## Raw data
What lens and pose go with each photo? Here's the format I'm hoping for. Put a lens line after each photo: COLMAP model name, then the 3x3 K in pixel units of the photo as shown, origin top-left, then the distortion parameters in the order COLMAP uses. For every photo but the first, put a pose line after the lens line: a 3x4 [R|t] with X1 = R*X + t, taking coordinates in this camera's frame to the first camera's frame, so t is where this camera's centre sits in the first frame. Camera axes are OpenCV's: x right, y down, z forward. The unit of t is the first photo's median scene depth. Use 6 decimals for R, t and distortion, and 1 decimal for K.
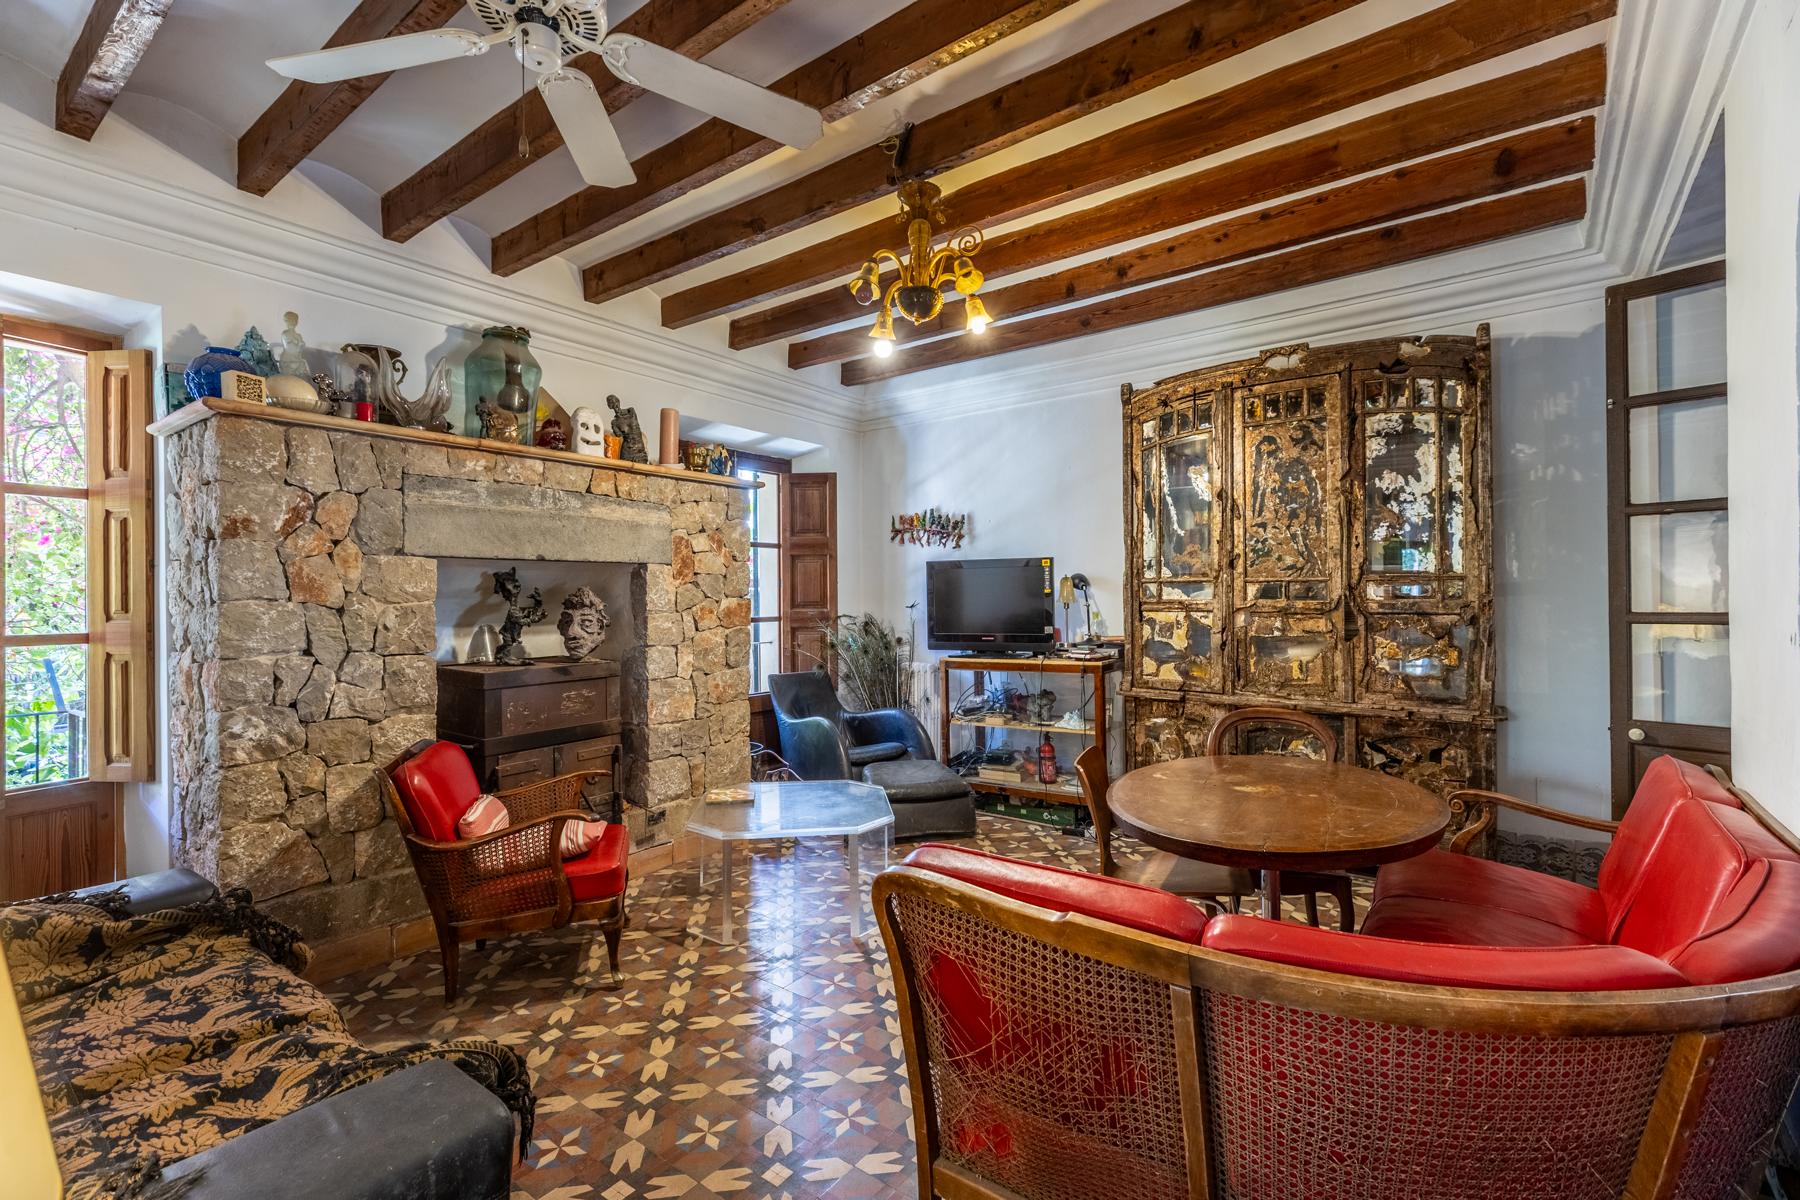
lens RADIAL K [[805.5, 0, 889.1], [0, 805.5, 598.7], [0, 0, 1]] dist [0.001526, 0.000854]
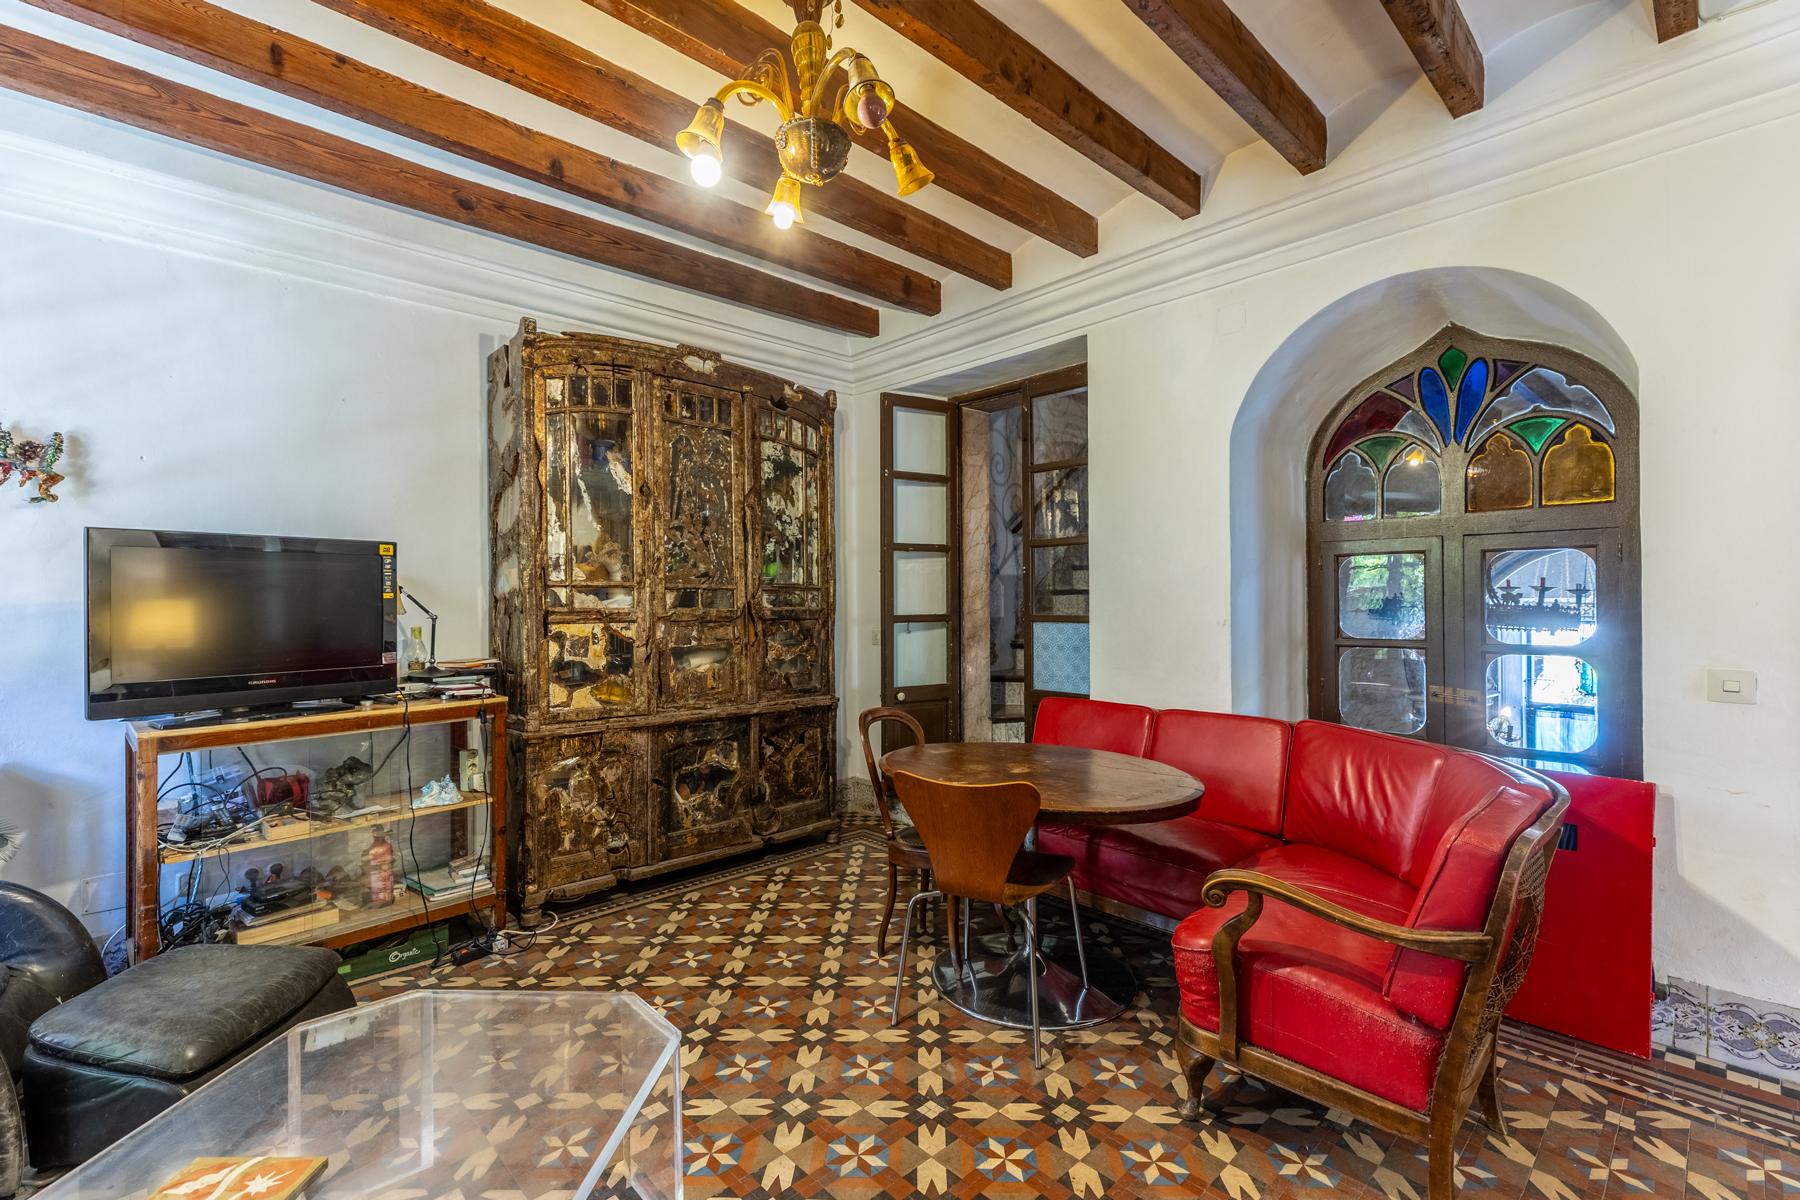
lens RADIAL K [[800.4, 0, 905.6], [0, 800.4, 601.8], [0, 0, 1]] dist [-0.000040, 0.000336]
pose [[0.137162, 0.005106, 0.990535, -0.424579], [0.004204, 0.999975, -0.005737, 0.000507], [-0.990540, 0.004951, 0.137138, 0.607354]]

## Instructions to follow
Transcribe all of the data above exactly; no picture belongs in the copy.

## Exercise response
What lens and pose go with each photo? Here's the format I'm hoping for. Put a lens line after each photo: COLMAP model name, then the 3x3 K in pixel units of the photo as shown, origin top-left, then the distortion parameters in the order COLMAP uses. For every photo but the first, put a pose line after the lens line: a 3x4 [R|t] with X1 = R*X + t, taking coordinates in this camera's frame to the first camera's frame, so t is where this camera's centre sits in the first frame. Camera axes are OpenCV's: x right, y down, z forward. The unit of t is the first photo's median scene depth. Use 6 decimals for R, t and distortion, and 1 decimal for K.
lens RADIAL K [[805.5, 0, 889.1], [0, 805.5, 598.7], [0, 0, 1]] dist [0.001526, 0.000854]
lens RADIAL K [[800.4, 0, 905.6], [0, 800.4, 601.8], [0, 0, 1]] dist [-0.000040, 0.000336]
pose [[0.137162, 0.005106, 0.990535, -0.424579], [0.004204, 0.999975, -0.005737, 0.000507], [-0.990540, 0.004951, 0.137138, 0.607354]]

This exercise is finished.